Nikolai: I don’t know what “frumpy” is, but onomatopoetically, sounds right.
Sam: It’s hard not to like a guy who doesn’t know ‘frumpy,’ but knows ‘onomatopoeia.’
And that’s why we love both Sam Seaborn and Ian McShane. SOMEBODY PUT THESE TWO IN A SHOW TOGETHER.
In “The Black Vera Wang” we discover that CJ drives a baby blue ’65 Mustang convertible, because of course she does, that car is, to quote a friend of mine, “better than boobs.” We also learn that she’s a great aunt, even though I’m pretty sure we never learn whether CJ has a brother or a sister. (Correct me if I’m wrong, readers.) We also learn that there is a lot of Moose meat in Helsinki.

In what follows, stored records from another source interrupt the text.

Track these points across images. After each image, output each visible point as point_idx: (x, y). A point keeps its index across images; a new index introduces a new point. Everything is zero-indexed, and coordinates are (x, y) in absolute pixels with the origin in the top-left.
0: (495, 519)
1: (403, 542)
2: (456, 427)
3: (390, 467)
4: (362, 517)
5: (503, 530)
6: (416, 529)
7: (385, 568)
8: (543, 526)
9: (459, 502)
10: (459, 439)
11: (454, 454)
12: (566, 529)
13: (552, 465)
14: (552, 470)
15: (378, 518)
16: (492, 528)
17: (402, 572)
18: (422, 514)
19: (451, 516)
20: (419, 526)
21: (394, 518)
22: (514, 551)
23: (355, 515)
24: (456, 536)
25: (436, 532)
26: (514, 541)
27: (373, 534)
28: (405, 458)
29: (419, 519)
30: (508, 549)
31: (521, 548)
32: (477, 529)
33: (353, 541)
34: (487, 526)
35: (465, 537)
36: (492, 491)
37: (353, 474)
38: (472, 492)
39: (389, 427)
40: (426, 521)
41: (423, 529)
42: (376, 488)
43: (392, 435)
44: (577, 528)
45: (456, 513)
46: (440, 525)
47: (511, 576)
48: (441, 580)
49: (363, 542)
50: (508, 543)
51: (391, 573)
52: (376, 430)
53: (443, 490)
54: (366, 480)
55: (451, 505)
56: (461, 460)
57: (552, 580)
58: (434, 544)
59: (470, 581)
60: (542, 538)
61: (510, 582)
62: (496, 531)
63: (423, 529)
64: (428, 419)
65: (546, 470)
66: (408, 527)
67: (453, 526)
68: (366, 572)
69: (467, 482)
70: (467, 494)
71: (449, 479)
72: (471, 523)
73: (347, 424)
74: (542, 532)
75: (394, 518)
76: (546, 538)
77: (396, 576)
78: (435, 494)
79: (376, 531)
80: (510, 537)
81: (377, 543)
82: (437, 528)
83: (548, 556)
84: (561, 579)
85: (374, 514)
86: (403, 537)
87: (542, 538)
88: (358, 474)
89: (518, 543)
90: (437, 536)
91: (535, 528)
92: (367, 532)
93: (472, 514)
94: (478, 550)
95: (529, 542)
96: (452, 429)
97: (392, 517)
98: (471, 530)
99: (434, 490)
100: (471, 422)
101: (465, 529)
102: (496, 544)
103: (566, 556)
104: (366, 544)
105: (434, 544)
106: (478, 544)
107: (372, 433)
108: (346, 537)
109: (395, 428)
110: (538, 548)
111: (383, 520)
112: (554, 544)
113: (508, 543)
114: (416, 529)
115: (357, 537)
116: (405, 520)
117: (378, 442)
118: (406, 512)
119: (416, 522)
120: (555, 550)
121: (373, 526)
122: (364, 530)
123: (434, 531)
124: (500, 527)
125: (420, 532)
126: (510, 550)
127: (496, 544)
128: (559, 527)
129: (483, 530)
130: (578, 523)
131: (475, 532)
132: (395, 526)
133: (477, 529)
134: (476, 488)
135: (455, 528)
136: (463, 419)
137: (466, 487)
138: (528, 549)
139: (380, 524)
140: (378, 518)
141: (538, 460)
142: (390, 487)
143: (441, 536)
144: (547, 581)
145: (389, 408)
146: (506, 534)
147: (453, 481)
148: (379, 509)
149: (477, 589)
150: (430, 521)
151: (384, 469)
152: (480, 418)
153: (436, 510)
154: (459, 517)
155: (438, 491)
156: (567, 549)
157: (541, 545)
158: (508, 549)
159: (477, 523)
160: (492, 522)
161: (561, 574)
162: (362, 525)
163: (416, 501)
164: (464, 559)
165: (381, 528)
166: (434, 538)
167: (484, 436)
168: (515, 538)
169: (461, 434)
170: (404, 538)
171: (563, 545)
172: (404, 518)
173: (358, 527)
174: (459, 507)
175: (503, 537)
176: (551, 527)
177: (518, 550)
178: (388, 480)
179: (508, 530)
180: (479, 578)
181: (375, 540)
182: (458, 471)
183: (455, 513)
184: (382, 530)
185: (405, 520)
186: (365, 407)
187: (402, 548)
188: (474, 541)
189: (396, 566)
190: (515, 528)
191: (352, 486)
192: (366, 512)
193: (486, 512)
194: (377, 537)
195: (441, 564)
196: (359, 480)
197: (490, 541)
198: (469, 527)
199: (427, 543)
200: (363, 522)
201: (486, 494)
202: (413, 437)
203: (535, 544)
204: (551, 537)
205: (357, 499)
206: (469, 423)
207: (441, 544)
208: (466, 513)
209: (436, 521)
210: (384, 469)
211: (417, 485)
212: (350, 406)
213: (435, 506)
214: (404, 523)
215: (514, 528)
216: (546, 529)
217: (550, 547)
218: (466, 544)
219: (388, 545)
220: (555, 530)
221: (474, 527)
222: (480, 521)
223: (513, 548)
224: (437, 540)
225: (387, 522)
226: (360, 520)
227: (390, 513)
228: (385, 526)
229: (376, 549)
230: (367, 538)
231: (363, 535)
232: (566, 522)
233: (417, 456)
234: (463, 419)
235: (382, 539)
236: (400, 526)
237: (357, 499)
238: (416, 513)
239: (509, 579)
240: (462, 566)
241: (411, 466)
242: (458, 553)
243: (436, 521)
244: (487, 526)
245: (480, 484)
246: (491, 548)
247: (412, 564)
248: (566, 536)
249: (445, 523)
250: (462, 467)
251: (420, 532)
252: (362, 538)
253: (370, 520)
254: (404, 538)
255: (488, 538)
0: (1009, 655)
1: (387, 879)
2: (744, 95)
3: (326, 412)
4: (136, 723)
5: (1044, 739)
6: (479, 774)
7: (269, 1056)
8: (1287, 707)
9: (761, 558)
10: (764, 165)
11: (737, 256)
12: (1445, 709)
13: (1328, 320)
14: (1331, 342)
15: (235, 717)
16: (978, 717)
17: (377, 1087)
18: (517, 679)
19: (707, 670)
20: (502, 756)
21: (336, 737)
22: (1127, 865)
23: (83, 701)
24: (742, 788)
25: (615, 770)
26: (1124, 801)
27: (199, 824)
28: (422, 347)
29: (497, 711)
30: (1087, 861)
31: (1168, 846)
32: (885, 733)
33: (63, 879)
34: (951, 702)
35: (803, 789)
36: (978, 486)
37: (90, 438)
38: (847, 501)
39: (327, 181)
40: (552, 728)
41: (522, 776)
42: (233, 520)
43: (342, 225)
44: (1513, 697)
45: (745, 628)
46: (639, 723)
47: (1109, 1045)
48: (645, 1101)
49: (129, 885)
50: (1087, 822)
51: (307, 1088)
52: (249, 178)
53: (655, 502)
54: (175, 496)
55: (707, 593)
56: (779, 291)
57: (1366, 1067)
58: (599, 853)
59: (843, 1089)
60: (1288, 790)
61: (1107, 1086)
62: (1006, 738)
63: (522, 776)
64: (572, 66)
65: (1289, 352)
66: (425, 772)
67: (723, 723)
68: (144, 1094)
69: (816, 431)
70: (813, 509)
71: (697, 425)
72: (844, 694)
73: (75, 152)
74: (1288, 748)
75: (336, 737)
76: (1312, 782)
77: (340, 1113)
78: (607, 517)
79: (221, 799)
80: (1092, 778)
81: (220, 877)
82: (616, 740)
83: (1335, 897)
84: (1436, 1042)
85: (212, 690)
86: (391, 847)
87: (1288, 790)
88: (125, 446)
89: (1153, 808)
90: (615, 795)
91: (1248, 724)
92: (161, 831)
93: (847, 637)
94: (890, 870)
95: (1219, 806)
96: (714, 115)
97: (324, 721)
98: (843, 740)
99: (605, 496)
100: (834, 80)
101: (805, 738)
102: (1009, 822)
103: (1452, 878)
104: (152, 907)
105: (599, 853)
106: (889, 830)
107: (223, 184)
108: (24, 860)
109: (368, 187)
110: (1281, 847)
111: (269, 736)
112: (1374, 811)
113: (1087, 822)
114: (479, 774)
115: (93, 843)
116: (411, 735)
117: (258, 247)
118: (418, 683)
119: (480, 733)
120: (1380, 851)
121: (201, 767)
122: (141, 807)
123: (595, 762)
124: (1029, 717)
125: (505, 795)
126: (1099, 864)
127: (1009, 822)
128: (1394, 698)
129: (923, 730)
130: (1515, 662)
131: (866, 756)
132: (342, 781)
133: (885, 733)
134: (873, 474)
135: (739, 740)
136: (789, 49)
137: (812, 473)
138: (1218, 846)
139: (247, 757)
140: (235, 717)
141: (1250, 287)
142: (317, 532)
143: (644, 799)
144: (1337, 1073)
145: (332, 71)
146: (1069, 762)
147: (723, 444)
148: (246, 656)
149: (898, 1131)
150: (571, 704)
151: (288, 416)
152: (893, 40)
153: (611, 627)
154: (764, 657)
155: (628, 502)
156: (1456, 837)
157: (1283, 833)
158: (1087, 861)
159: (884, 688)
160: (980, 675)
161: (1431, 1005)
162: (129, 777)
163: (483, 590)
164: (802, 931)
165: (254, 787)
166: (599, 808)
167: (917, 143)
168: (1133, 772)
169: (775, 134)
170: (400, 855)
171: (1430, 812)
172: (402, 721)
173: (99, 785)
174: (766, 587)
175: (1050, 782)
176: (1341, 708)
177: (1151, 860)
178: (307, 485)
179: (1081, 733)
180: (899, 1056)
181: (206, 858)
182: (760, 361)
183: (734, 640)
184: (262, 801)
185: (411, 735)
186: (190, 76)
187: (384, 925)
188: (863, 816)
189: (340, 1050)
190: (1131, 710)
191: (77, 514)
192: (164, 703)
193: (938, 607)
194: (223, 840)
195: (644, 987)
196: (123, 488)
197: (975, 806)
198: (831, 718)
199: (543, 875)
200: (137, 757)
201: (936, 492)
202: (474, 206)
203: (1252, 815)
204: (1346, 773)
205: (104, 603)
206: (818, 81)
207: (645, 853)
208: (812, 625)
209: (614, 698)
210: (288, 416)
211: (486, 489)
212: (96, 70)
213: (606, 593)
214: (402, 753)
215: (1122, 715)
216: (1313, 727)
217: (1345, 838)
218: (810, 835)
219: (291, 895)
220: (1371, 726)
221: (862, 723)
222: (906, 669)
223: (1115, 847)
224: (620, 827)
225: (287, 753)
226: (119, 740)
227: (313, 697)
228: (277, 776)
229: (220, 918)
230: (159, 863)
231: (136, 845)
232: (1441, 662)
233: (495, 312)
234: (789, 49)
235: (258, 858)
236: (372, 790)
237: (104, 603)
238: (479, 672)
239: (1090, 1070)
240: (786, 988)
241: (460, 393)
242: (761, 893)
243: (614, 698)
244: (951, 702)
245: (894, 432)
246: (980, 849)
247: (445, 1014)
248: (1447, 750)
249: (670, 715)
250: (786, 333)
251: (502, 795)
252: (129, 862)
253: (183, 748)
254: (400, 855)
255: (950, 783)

Plus, terrorism and attack ads. Just another day on Pennsylvania Ave.
Selena: “Enemies Foreign and Domestic” features Charlie doing something cool and unselfish for someone else, which is pretty much the definition of Charlie. If you were to choose one word to describe Mr. Young, what would it be and why?
Sally J.: I pick endearing. Charlie has the biggest heart of anyone on the show. Throughout the entire series, he goes out of his way to do the right thing. He’s unique in that he doesn’t have to be political. He is simply loyal to the President above all else, and right under that, he’s personally committed to doing the right thing.
Selena: Simon Donovan makes us briefly forget that Danny Concannon is CJ’s lobster. Why do you think the chemistry is so intense between these two characters?
Sally J.: Oh how I love me some Simon and CJ. I can’t quite put my finger on it, but it’s got something to do with the fact that she spends her days around powerful men, but Simon’s only job is to focus on her. But she’s not impressed or intimidated by him, because she’s C.J. Cregg. I don’t know. Maybe it’s because he’s for sure the only man she’s seen consecutively, day in and day out, since joining the Bartlet campaign. I just know I like it.
Sally J.: When Ron Butterfield talks to CJ about the death threats she’s receiving, he assures her that it has nothing to do with her comments about Saudi Arabia. Throughout season three, there are references to Middle Eastern regimes, Muslim terrorist cells and so on. Do you think (or do you know) how much of this was added in response to the September 11 attacks?
Selena: I don’t know any trivia related to this, but I’m not sure September 11 figured into these script details. We weren’t exactly allies with many Middle Eastern countries, and we knew about the Taliban well before the attacks. While I think you could be right, I can’t say so definitively.
Sally J.: In “The Black Vera Wang,” Toby fights with networks about television coverage for the Democratic convention. He’s shocked and appalled at the idea of summing up the entire convention in an hour the night of the nomination. Do you think network apathy in real life is as bad as it is portrayed in this episode?
Selena: I’m sure it is, because I’m sure audience apathy is as bad as it’s portrayed on the show. I’m politically active and I get bored with the conventions, but I like to think a Bartlet convention would be more fun than what we see in the real world, too.